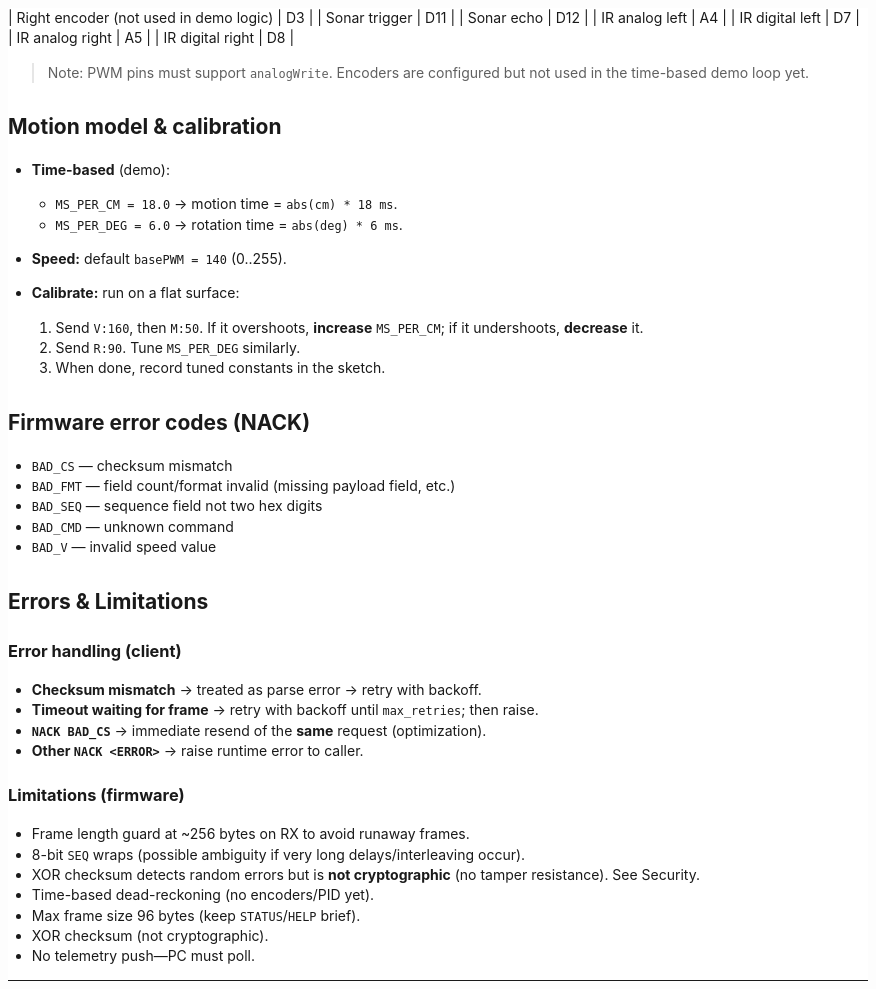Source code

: | Right encoder (not used in demo logic) | D3  |
| Sonar trigger                          | D11 |
| Sonar echo                             | D12 |
| IR analog left                         | A4  |
| IR digital left                        | D7  |
| IR analog right                        | A5  |
| IR digital right                       | D8  |

> Note: PWM pins must support `analogWrite`. Encoders are configured but not used in the time-based demo loop yet.

## Motion model & calibration

* **Time-based** (demo):

  * `MS_PER_CM = 18.0` → motion time = `abs(cm) * 18 ms`.
  * `MS_PER_DEG = 6.0` → rotation time = `abs(deg) * 6 ms`.
* **Speed:** default `basePWM = 140` (0..255).
* **Calibrate:** run on a flat surface:

  1. Send `V:160`, then `M:50`. If it overshoots, **increase** `MS_PER_CM`; if it undershoots, **decrease** it.
  2. Send `R:90`. Tune `MS_PER_DEG` similarly.
  3. When done, record tuned constants in the sketch.
## Firmware error codes (NACK)

* `BAD_CS` — checksum mismatch
* `BAD_FMT` — field count/format invalid (missing payload field, etc.)
* `BAD_SEQ` — sequence field not two hex digits
* `BAD_CMD` — unknown command
* `BAD_V` — invalid speed value

## Errors & Limitations

### Error handling (client)

* **Checksum mismatch** → treated as parse error → retry with backoff. 
* **Timeout waiting for frame** → retry with backoff until `max_retries`; then raise. 
* **`NACK BAD_CS`** → immediate resend of the **same** request (optimization). 
* **Other `NACK <ERROR>`** → raise runtime error to caller. 

### Limitations (firmware)

* Frame length guard at ~256 bytes on RX to avoid runaway frames. 
* 8-bit `SEQ` wraps (possible ambiguity if very long delays/interleaving occur). 
* XOR checksum detects random errors but is **not cryptographic** (no tamper resistance). See Security. 
* Time-based dead-reckoning (no encoders/PID yet).
* Max frame size 96 bytes (keep `STATUS`/`HELP` brief).
* XOR checksum (not cryptographic).
* No telemetry push—PC must poll.
---



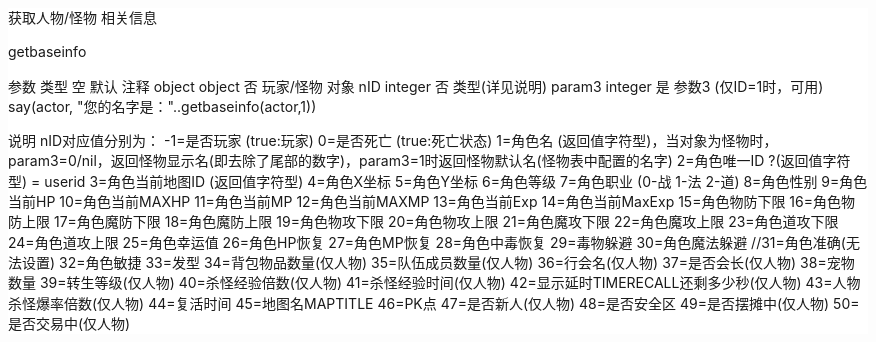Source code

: 获取人物/怪物 相关信息

getbaseinfo

参数	类型	空	默认	注释
object	object	否		玩家/怪物 对象
nID	integer	否		类型(详见说明)
param3	integer	是		参数3
(仅ID=1时，可用)
say(actor, "您的名字是："..getbaseinfo(actor,1))

说明
nID对应值分别为：
-1=是否玩家 (true:玩家)
0=是否死亡 (true:死亡状态)
1=角色名 (返回值字符型)，当对象为怪物时，param3=0/nil，返回怪物显示名(即去除了尾部的数字)，param3=1时返回怪物默认名(怪物表中配置的名字)
2=角色唯一ID ?(返回值字符型) = userid
3=角色当前地图ID (返回值字符型)
4=角色X坐标
5=角色Y坐标
6=角色等级
7=角色职业 (0-战 1-法 2-道)
8=角色性别
9=角色当前HP
10=角色当前MAXHP
11=角色当前MP
12=角色当前MAXMP
13=角色当前Exp
14=角色当前MaxExp
15=角色物防下限
16=角色物防上限
17=角色魔防下限
18=角色魔防上限
19=角色物攻下限
20=角色物攻上限
21=角色魔攻下限
22=角色魔攻上限
23=角色道攻下限
24=角色道攻上限
25=角色幸运值
26=角色HP恢复
27=角色MP恢复
28=角色中毒恢复
29=毒物躲避
30=角色魔法躲避
//31=角色准确(无法设置)
32=角色敏捷
33=发型
34=背包物品数量(仅人物)
35=队伍成员数量(仅人物)
36=行会名(仅人物)
37=是否会长(仅人物)
38=宠物数量
39=转生等级(仅人物)
40=杀怪经验倍数(仅人物)
41=杀怪经验时间(仅人物)
42=显示延时TIMERECALL还剩多少秒(仅人物)
43=人物杀怪爆率倍数(仅人物)
44=复活时间
45=地图名MAPTITLE
46=PK点
47=是否新人(仅人物)
48=是否安全区
49=是否摆摊中(仅人物)
50=是否交易中(仅人物)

- [AIM OF THE EXERCISE]:
Copy out in full every line of the listing above that contains the word "cryptographic".

- [YOUR SOLUTION]:
* XOR checksum detects random errors but is **not cryptographic** (no tamper resistance). See Security. 
* XOR checksum (not cryptographic).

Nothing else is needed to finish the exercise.